TESTO ESTRATTO -
_ _ _ _
Pradè: Chiesa? Situazione chiusa: lo capisco, ma siamo stati chiari

Pubblicato 25 luglio 2019

Il d.s. Pradè: “Chiesa? Situazione chiusa: lo capisco, ma siamo stati chiari”

Il dirigente spiega: “Balotelli e Rafinha non ci interessano. Su Lirola vediamo, intanto partiamo da 5 giovani forti. Ci manca ancora il regista, ma il nome l’ho in mente…”

25 luglio Milano

A fine partita, ci sono le dichiarazioni del direttore sportivo Daniele Pradé che rassicura l’ambiente e chiarisce quali sono le esigenze della società in chiave mercato. “Il mercato? Sappiamo quello che vogliamo fare: erano 15 giorni in cui dovevamo valutare tanti giovani. Ora abbiamo le idee molto chiare. Io sono sereno, spero sia sereno anche il presidente. E adesso partiamo”.

Novità su Lirola?

“È un giocatore che ci piace e possiamo chiudere in qualunque momento. Ma ce ne sono anche altri nella stessa situazione. Stiamo aspettando solo il momento opportuno e la situazione migliore per noi”.

Balotelli interessa?

“È un calciatore fortissimo, ma Mario non rientra in quello che vogliamo fare noi. E questo vale anche per Rafinha. Con il mister in testa abbiamo altre idee”.

Situazione Chiesa?

“Perché dite che la situazione non è chiusa? C’è stata abbastanza chiarezza da parte sia del presidente che di Barone. Chiesa è un giocatore che la società vuole tenere, è un ragazzo per bene, serio. Capisco quello che passa nella sua testa, ma deve capire anche quali sono le esigenze di una proprietà appena arrivata, che vuole far bene e partire da situazione certe”.

Che campionato sarà?

“Abbiamo detto che questo sarà un anno dedicato alla ricostruzione. Partiamo da basi solide. Da almeno cinque giocatori giovani su cui lavorare: Ranieri, Vlahovic, Castrovilli, Venuti, Sottil. E da e qui partiamo per integrare”.
_ _ _ _
RIGHE DI DATI -
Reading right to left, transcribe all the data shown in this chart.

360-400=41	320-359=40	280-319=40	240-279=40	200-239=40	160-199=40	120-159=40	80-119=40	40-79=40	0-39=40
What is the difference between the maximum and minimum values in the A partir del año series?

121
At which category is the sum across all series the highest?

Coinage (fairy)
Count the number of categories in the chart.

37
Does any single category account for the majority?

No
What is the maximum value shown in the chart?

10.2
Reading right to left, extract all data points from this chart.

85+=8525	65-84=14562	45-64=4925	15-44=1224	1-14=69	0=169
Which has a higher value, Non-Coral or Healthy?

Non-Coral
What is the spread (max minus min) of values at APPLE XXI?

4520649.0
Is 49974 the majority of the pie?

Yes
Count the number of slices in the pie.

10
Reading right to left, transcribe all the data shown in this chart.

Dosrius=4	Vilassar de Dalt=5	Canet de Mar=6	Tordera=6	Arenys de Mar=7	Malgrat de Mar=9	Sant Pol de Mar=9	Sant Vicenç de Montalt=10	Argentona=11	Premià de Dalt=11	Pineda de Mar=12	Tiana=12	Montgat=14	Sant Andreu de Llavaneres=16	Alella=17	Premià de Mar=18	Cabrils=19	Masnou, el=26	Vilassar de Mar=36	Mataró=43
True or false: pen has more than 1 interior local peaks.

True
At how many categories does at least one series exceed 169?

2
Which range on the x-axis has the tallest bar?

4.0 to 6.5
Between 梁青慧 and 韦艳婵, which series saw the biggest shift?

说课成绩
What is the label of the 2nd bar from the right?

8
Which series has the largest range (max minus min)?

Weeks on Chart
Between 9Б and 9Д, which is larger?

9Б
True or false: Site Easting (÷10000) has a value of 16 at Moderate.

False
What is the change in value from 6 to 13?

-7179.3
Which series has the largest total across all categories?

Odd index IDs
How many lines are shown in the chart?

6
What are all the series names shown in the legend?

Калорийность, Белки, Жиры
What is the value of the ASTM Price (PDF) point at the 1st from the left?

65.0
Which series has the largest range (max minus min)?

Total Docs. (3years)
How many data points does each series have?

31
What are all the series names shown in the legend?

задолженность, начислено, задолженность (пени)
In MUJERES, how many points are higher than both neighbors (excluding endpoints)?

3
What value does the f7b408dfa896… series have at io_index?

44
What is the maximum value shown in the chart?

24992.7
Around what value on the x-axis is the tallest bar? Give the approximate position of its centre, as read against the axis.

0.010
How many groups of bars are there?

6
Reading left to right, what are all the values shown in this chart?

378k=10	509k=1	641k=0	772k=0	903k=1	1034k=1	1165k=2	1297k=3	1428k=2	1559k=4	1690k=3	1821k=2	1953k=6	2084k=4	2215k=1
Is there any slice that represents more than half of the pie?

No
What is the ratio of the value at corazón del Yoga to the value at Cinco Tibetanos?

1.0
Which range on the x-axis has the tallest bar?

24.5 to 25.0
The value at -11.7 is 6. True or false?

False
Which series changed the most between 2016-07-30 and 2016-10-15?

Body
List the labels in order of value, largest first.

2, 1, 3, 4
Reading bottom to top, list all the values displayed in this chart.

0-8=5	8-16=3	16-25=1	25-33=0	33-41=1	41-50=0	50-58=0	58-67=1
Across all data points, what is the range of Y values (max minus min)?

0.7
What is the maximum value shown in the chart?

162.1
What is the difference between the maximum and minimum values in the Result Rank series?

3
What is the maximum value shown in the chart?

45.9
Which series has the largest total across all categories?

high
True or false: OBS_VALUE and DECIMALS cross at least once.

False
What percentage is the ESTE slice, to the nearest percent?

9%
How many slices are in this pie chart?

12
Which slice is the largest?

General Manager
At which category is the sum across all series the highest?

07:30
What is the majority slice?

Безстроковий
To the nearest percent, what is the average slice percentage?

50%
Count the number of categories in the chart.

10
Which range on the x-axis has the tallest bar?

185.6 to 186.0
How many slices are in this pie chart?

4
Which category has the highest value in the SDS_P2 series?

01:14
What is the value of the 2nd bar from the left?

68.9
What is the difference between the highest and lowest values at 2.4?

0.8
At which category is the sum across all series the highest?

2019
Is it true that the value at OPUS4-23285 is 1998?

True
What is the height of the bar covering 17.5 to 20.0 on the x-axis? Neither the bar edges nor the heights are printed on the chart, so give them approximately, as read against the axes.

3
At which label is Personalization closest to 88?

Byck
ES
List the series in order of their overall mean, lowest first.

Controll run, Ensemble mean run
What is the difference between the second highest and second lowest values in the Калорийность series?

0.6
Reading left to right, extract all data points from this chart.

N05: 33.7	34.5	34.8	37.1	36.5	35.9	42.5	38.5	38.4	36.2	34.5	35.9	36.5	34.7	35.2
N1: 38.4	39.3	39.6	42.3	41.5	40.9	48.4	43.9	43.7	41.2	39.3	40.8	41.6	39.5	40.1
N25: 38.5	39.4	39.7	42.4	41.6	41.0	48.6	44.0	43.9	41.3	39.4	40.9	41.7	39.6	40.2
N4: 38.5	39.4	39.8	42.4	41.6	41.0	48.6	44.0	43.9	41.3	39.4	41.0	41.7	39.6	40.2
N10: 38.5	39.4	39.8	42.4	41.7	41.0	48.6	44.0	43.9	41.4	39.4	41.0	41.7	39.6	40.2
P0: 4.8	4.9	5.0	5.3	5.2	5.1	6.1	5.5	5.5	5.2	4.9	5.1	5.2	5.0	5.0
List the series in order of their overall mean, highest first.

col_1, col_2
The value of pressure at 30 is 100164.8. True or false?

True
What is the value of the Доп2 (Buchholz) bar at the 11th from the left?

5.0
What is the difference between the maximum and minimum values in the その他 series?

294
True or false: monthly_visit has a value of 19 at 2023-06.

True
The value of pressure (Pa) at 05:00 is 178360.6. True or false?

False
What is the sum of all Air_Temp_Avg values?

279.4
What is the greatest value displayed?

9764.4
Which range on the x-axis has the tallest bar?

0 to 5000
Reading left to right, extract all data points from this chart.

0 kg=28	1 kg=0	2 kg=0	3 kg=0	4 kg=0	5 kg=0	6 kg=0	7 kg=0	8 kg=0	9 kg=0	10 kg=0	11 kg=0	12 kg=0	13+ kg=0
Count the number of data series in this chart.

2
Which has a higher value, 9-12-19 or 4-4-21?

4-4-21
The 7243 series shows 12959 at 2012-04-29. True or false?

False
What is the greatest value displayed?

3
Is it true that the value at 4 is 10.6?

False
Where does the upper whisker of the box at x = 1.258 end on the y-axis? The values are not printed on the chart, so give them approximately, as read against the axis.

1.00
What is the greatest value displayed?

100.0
_ _ _ _
CONSEGNA 1 -
Nell'intervista a Pradè, quali sono i cinque giocatori giovani da cui la società dice di partire?
CONSEGNA 2 -
Prosegui l'intervista a Pradè a partire dall'ultima frase riportata.

RISPOSTA 1 -
Ranieri, Vlahovic, Castrovilli, Venuti e Sottil.

RISPOSTA 2 -
Chi sarà il regista?

“È il nome su cui non possiamo sbagliare. Il nome ce l’ho in testa, ma non lo posso certo dire. Noi vogliamo costruire una squadra che abbia una forte identità, composta da giovani e da uomini. Gente che quando entra dentro al Franchi avverta energia positiva e non si faccia spaventare. Borja Valero sarebbe un profilo ideale, ma non vuol dire che lo prendiamo. Anzi non è così. ma cerchiamo qualcuno con quelle caratteristiche”.

Speranza di ripetere ciò che ha fatto al suo primo anno in viola nel 2012?

“Allora il calcio era diverso. Oggi è più difficile ricostruire una situazione come quella in pochissimo tempo. Ricordo che siamo partiti a fine giugno-inizio luglio. Però siamo ambiziosi, nello sport è fondamentale. Quest’anno non possiamo pensare a risultati sportivi immediati, ma dobbiamo iniziare a mettere le basi per diventare una squadra importante”.

Stanno cambiando certe gerarchie: Simeone sorpassato da Vlahovic?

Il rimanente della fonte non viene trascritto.